I recently realised that initialising the cusolver library using cusolverDnCreate reserves a rather large quantity of GPU memory (around 450MB). This is not a problem itself, but it seems that this memory is not fully freed by cusolverDnDestroy as querying the available GPU memory before and after creating and destroying the cusolver instance shows that around 390MB of initially free GPU memory is still allocated. This happens even if the function using Cusolver is compiled separately and linked to the main function. Running Cuda-memcheck does not report any problems either. It then seems that any large program using any single cusolver functionality will have 390MB less GPU memory available for any other GPU tasks for the whole runtime of the program starting from the point where the instance is created.
Here’s a sample code:
#include <cuda_runtime.h>
#include <cusolverDn.h>
#include <stdio.h>
#include "cudaCheck.hpp"
void CusolverHandleTest()
{
cusolverDnHandle_t handle;
cusolverStatus_t status;
status = cusolverDnCreate(&handle); // create handle
if(status != CUSOLVER_STATUS_SUCCESS){
printf("CusolverDnCreate failed\n");
}
// ...Use cusolver however needed
status = cusolverDnDestroy(handle); // destroy handle
if(status != CUSOLVER_STATUS_SUCCESS){
printf("CusolverDnDestroy failed\n");
}
}
int main(void){
size_t mf0,mf1,ma0, ma1;
CHECK(cudaMemGetInfo(&mf0, &ma0));
CusolverHandleTest(); // Create and destroy Cusolver instance in different scope
CHECK(cudaDeviceSynchronize());
CHECK(cudaMemGetInfo(&mf1, &ma1));
printf("How much more GPU memory is now allocated than in the start: %ld MB\n" , (mf0- mf1)/ (1024*1024) );
return 0;
}
where CHECK() is a basic cuda error checking macro.
Is there something wrong with how I use cusolver or cudaMemGetInfo or is this a bug?
I’m using CUDA version V11.2.142 with Ubuntu 20.04.5 LTS
When I run your code as posted on CUDA 11.6 or CUDA 11.8, I get a report of 81MB, not 390MB.
CUDA uses lazy initialization, so you may not have CUDA fully initialized at the first call to cudaGetMemInfo
. Then when you make the 2nd call, there will be some CUDA overhead.
However I don’t know anywhere that it is claimed that doing a handle destroy will release all library overhead.

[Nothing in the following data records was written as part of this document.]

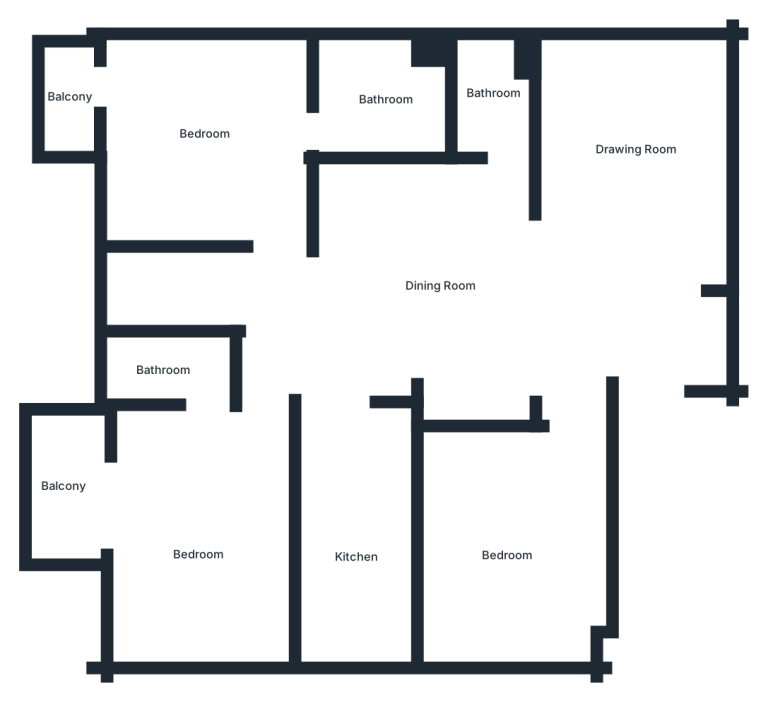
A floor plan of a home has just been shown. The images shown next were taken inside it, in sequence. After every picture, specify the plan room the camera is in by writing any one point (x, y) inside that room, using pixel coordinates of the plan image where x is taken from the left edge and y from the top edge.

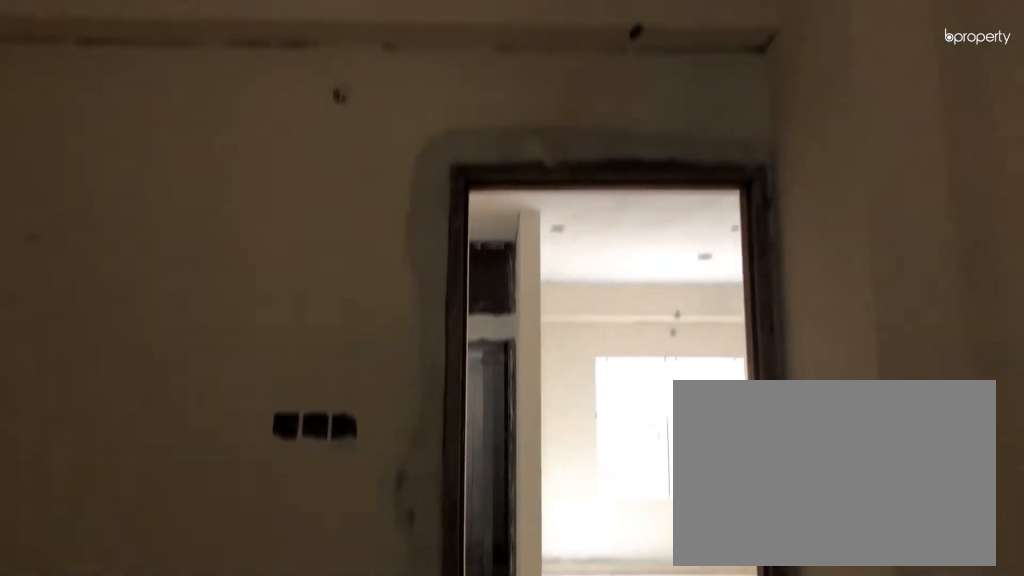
(514, 551)
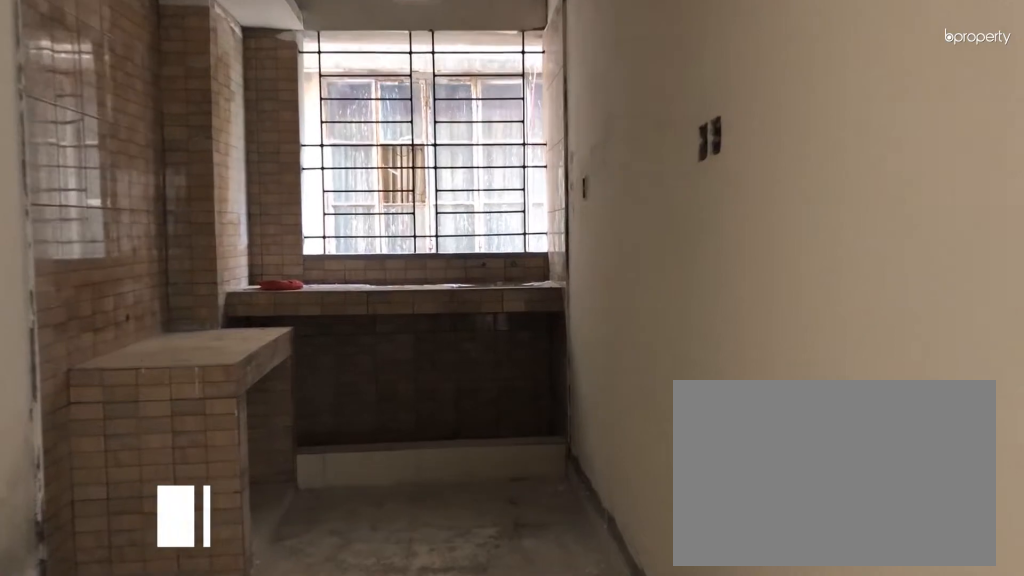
(364, 553)
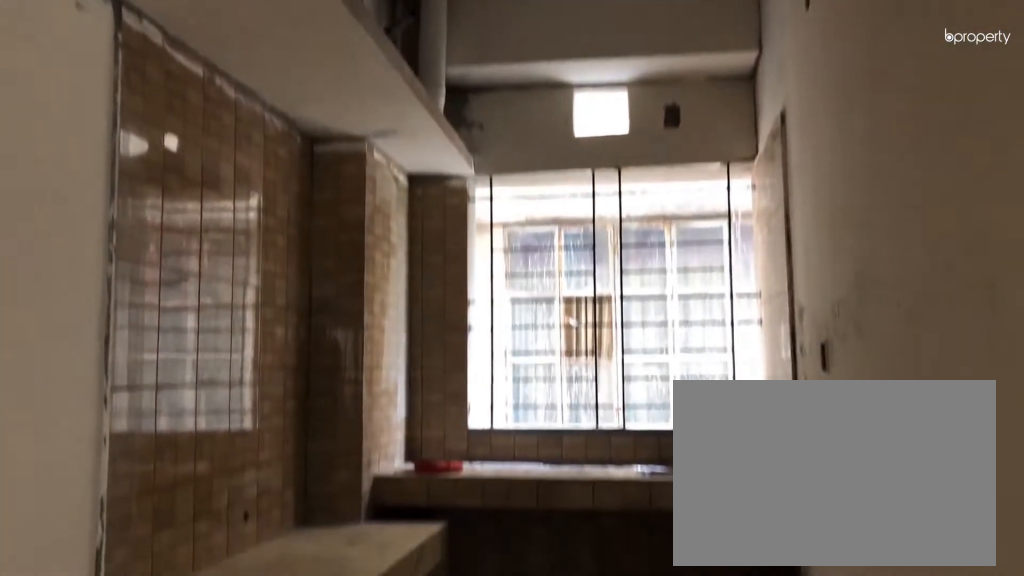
(364, 553)
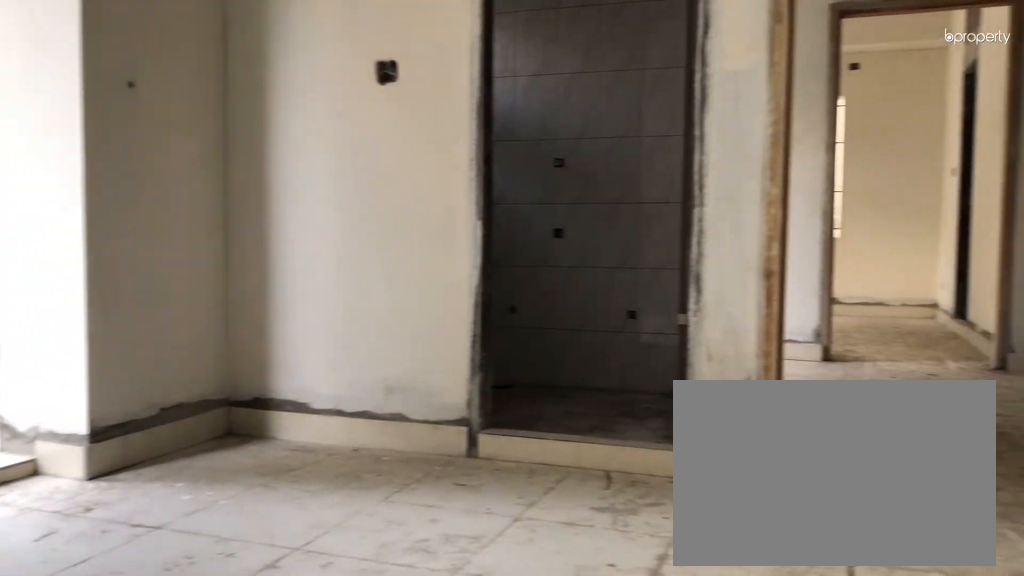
(197, 528)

So I’m pretty confident this is not a bug.
For example, when CUDA loads a library like cusolver, it loads all the kernels in the cusolver library. Destroying a handle doesn’t unload all these kernels.
If you’d like to see a change in CUDA behavior, you can always file a bug, and also you may want to investigate CUDA opt-in (for CUDA 11.7 and 11.8) “lazy” module loading. This will likely reduce the memory footprint.
compile with the following env var set:
CUDA_MODULE_LOADING=LAZY
using CUDA 11.7 or 11.8. However, as I reported, when I test the code you have posted here, I get 81MB, not 390MB, and this switch has no effect on that observation.
Thanks for the clarifications! I don’t have a possibility to install CUDA 11.7 or 11.8 at the moment, but I’ll keep in mind to later try the lazy module loading. The amount you got 81MB seems much more reasonable than 390MB, so let’s hope this difference is just a matter of newer cuda version.
I did a few further tests and it seems that standard cuda library calls dont have a similar effect on memory usage: calling custom kernels and memory transfers instead of creating a cusolver instance results in memory “loss” of only 1-2 MB. So it seems that the large memory allocation is mainly due to loading cusolver library and not due to initialization of standard CUDA libraries only after the first cudaGetMemInfo
call.
As this seems to be a feature of Cusolver, I should then take into account the extra memory needed for loading the library when checking the memory needed by certain custom functions. As context I would like to have routines that would do certain tasks either on GPU with cusolver or on CPU depending on if the data fits to GPU memory. The easiest solution I could think of would be to always create the cusolver handle before checking the free GPU memory with cudaMemGetInfo
, even in cases where the handle is not needed in current scope, but in some subroutines.
The real problem I see with this behaviour is that it restricts the memory available to custom standard CUDA kernels/functions which are not even using cusolver, just because they are used as subroutines in larger program which uses cusolver. Is there any way to explicitly unload the whole library once I know it wont be used again in the same program?
I’m not aware of any that are not extreme. An extreme method would be to create a multi-process application. For example, start a host process that doesn’t do anything with CUDA. Then spawn a process and do what you need with cusolver. Then terminate that spawned process. That will unload the cusolver library (and everything else that process owned). As I’ve mentioned already you can file a bug.